On the southwestern shore of Cuba sits Guantanamo Bay, the site of a U.S. Naval Base and military detention center.   Treaties in 1903 and 1934 allowed for the establishment of a permanent U.S. military base. The current government of Cuba says the U.S. base is illegal, and does not recognize the United States’ right to the base, but the matter remains unresolved and the United States continues to maintain the base and a military presence in Cuba.   Since 2002, Guantanamo Bay has been the site of a military detention camp for detainees classified as enemy combatants following the 2001 terrorist attack on New York City and the subsequent U.S. invasion of Afghanistan, in spite of questions of U.S. and international law concerning it. Rumors claim the detention camp is a front for “black ops” government experimentation.  

MEDICAL TOURISM

One of Cuba’s newest “industries” is a thriving “medical tourism” business, where foreigners visit the country looking for cut-rate medical procedures (and a pleasant beach to recuperate on).   In Cuba, this has gone well beyond just plastic surgery and routine operations. With the nation’s legacy of Communist super-science, Cuba is fast becoming a site of illegal medical experimentation and procedures of all kinds. Criminals, thrill-seekers, and wealthy clients seek out augmentations of the type provided by the Power House, from biochemical and gene-splicing to cyborg implants.
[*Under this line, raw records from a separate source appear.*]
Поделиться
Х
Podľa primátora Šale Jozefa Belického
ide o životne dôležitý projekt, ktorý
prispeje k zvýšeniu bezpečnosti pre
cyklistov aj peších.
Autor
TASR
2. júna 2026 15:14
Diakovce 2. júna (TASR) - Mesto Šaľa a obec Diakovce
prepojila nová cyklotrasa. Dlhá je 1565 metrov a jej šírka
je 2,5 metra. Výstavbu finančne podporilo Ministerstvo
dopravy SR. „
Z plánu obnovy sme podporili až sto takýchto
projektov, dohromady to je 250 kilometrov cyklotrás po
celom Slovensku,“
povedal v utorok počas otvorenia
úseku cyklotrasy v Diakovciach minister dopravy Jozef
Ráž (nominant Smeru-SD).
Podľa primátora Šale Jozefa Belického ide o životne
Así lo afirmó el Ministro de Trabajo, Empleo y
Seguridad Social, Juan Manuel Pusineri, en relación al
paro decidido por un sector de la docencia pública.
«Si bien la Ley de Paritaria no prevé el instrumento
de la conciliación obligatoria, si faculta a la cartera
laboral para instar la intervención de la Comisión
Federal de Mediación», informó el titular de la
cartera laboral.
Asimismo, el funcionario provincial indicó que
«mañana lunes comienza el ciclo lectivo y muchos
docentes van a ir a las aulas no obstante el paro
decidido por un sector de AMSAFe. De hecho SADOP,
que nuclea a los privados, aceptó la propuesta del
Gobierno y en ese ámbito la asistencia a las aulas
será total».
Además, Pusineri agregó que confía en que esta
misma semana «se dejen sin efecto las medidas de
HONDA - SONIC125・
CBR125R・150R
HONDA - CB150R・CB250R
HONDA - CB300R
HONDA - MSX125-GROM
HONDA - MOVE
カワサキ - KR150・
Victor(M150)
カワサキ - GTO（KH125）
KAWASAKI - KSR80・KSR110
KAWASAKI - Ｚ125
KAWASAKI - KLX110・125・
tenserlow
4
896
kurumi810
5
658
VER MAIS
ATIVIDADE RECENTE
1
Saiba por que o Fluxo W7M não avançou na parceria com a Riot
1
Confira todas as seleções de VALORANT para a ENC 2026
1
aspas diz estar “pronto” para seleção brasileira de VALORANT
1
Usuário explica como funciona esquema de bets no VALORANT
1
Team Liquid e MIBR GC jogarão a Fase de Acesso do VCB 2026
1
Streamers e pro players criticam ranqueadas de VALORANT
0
Indeed, the Power-House has moved some of their labs and “clinics” off-shore.   The most recent developments in “black market augmentations” have been an influx of experimental technologies and techniques from China (using Cuba as a testing-ground for some dubious enhancements) as well as alien technology and genetics smuggled into the Caribbean from Star Island and refugees from the shattered Lor Republic, as well as discoveries in and near Emerald City. International entanglements make it difficult for foreign governments to prove that illegal clinics are operating on Cuban soil, much less shut them down.  

TREASURE ISLAND

Isla de la Juventud (the “Isle of Youth”) is the second largest Cuban island, located south of the western end of Cuba itself. Formerly known as both the “Isle of the Pines” and “Treasure Island,” it was the basis of Robert Louis Stevenson’s novel of the same name and for the pirates of Neverland in Peter Pan (featuring a combination of pirates, natives with canoes, and crocodiles). Although the island’s pirate days are long since past, literary and mythic associations carry some weight on Earth-Prime, and Captain Blood’s ghost-ship, the Black Plunder, has been active here (see Tortuga) and the young heroes of the Next-Gen once encountered analogues of the characters from Peter Pan there, conjured up by the interdimensional imp Quirk.  

SANTERIA

Although Cuba is officially an atheist nation, it still has a substantial religious population. More than half of its people identify as Roman Catholic (from the nation’s Spanish heritage), and the Afro-Caribbean mystical tradition of Santería is alive and well here. Santeros worship and serve the Orishas, powerful spirits much like the loa of Voodoo, and some have mystical powers or serve as hosts or conduits for the power of the Orishas.  

GUANAJATABEY

The indigenous inhabitants of Cuba when Columbus arrived in the New World were a Ciboney people who called themselves Guanajatabey, the only surviving word from their language. Little is known of them: they were likely pre-agricultural cave dwellers, displaced and largely wiped out by the arrival of Europeans and the redistribution of populations on the islands. Given that they were related to the Taíno peoples of the Caribbean, it’s possible the Guanajatabey practiced some type of mysticism, and left behind some artifacts and remnants of ancient rituals.